In this pattern, the first wave of each new narrative is driven by bubbles, from the small-scale wealth effect within the circle To the large-scale wealth effect within the circle, it finally successfully exited the circle to attract new leeks from outside the circle to enter. It was these new funds that drove the main rise of the bull market. In the end, because the new funds were exhausted, the bull market peaked and collapsed.
So, now come back and take a look at this bull market. It seems that the wealth effect is not caused by a certain innovative technology. This will attract new leeks from outside the industry to enter the market and promote the main rise in the bull market. What drives this wave of bull market rise is ETF! ETFs have indeed brought a large amount of old money and new money into the market, but the crux of the problem is that ETFs can only buy $BTC. If they make money on $BTC, they can only cash out into US dollars and cannot continue to invest in altcoins.

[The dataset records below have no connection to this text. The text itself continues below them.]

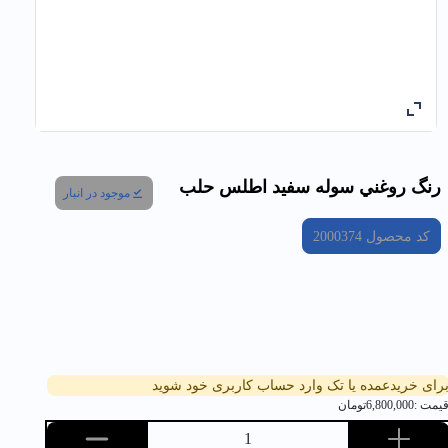
رنگ روغني سوله سفيد اطلس حلب
موجود در انبار
کد محصول
2000374
رای خریدعمده یا تک وارد حساب کاربری خود شوید
یمت :
6,800,000
تومان
1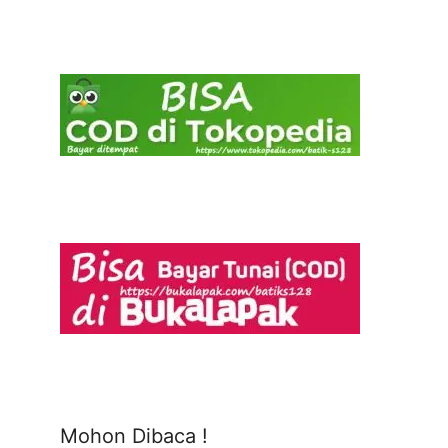
Mohon Dibaca !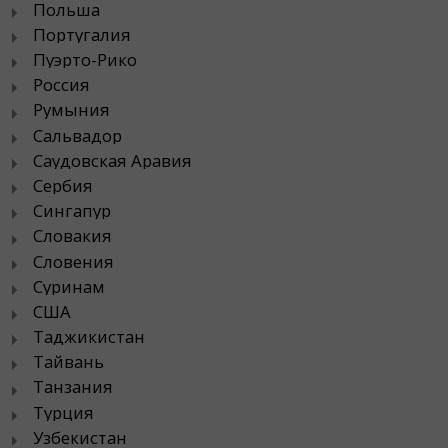
Польша
Португалия
Пуэрто-Рико
Россия
Румыния
Сальвадор
Саудовская Аравия
Сербия
Сингапур
Словакия
Словения
Суринам
США
Таджикистан
Тайвань
Танзания
Турция
Узбекистан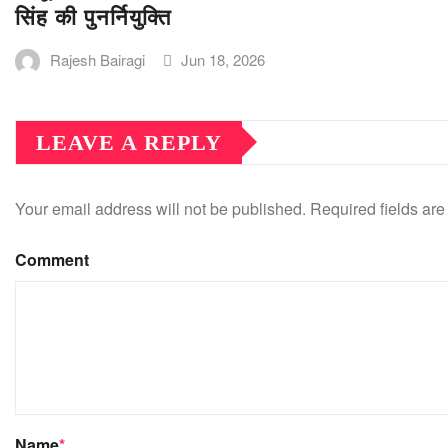
सिंह की पुनर्नियुक्ति
Rajesh Bairagi
Jun 18, 2026
LEAVE A REPLY
Your email address will not be published.
Required fields ar
Comment
Name
*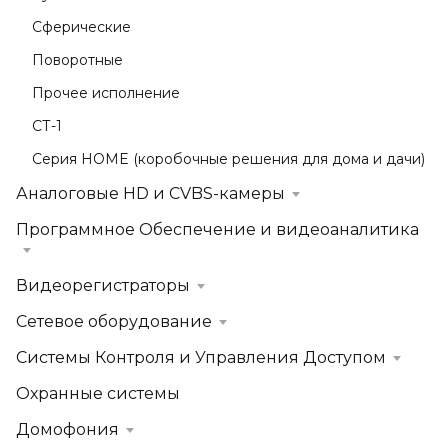
Сферические
Поворотные
Прочее исполнение
СТ-1
Серия HOME (коробочные решения для дома и дачи)
Аналоговые HD и CVBS-камеры
Программное Обеспечение и видеоаналитика
Видеорегистраторы
Сетевое оборудование
Системы Контроля и Управления Доступом
Охранные системы
Домофония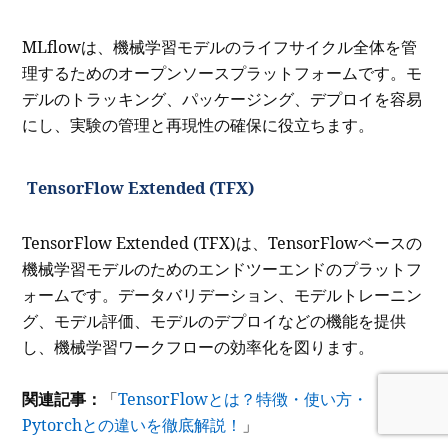
MLflowは、機械学習モデルのライフサイクル全体を管
理するためのオープンソースプラットフォームです。モ
デルのトラッキング、パッケージング、デプロイを容易
にし、実験の管理と再現性の確保に役立ちます。
TensorFlow Extended (TFX)
TensorFlow Extended (TFX)は、TensorFlowベースの
機械学習モデルのためのエンドツーエンドのプラットフ
ォームです。データバリデーション、モデルトレーニン
グ、モデル評価、モデルのデプロイなどの機能を提供
し、機械学習ワークフローの効率化を図ります。
関連記事：
「
TensorFlowとは？特徴・使い方・
Pytorchとの違いを徹底解説！
」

(Just like if you buy the CSI 300 Index Fund, your money fund will only help you buy those 300 stocks, if you want to buy the 301st stock through this fund, you can’t buy it), this is related to the altcoin season caused by the spillover of foreign funds (Guzhuang pulls mainstream currencies, after making money, the funds overflow to pull altcoins, and after making money, the funds return to mainstream currencies) There are essential differences, so we saw some very strange phenomena this time:
a) BTC surged, copycats The currency shortage does not follow, and BTC keeps sucking blood
b) I feel that the market should be very hot, but it seems that the enthusiasm for leeks is not as high as in the previous bull market. Most people have not made any money, and there is no past. The large-scale wealth effect of the bull market
c) The volume of open positions in the current contract is at a record high (see the figure below), indicating that the market is extremely hot, which is in sharp contrast to 2) the perception of leeks
[3] Summary: Based on macro reasons , the total amount of hot money in global investable risk assets must be decreasing. On this basis, plus micro reasons, I think this bull market is likely to be a BTC bull market, and the funds that can spill over to altcoins are far greater than in previous bull markets. There are few, and the copycat still mainly focuses on PVP with the amount of funds in the market. Before the interest rate cut cycle comes, it will be difficult for a real bull market to create wealth to come.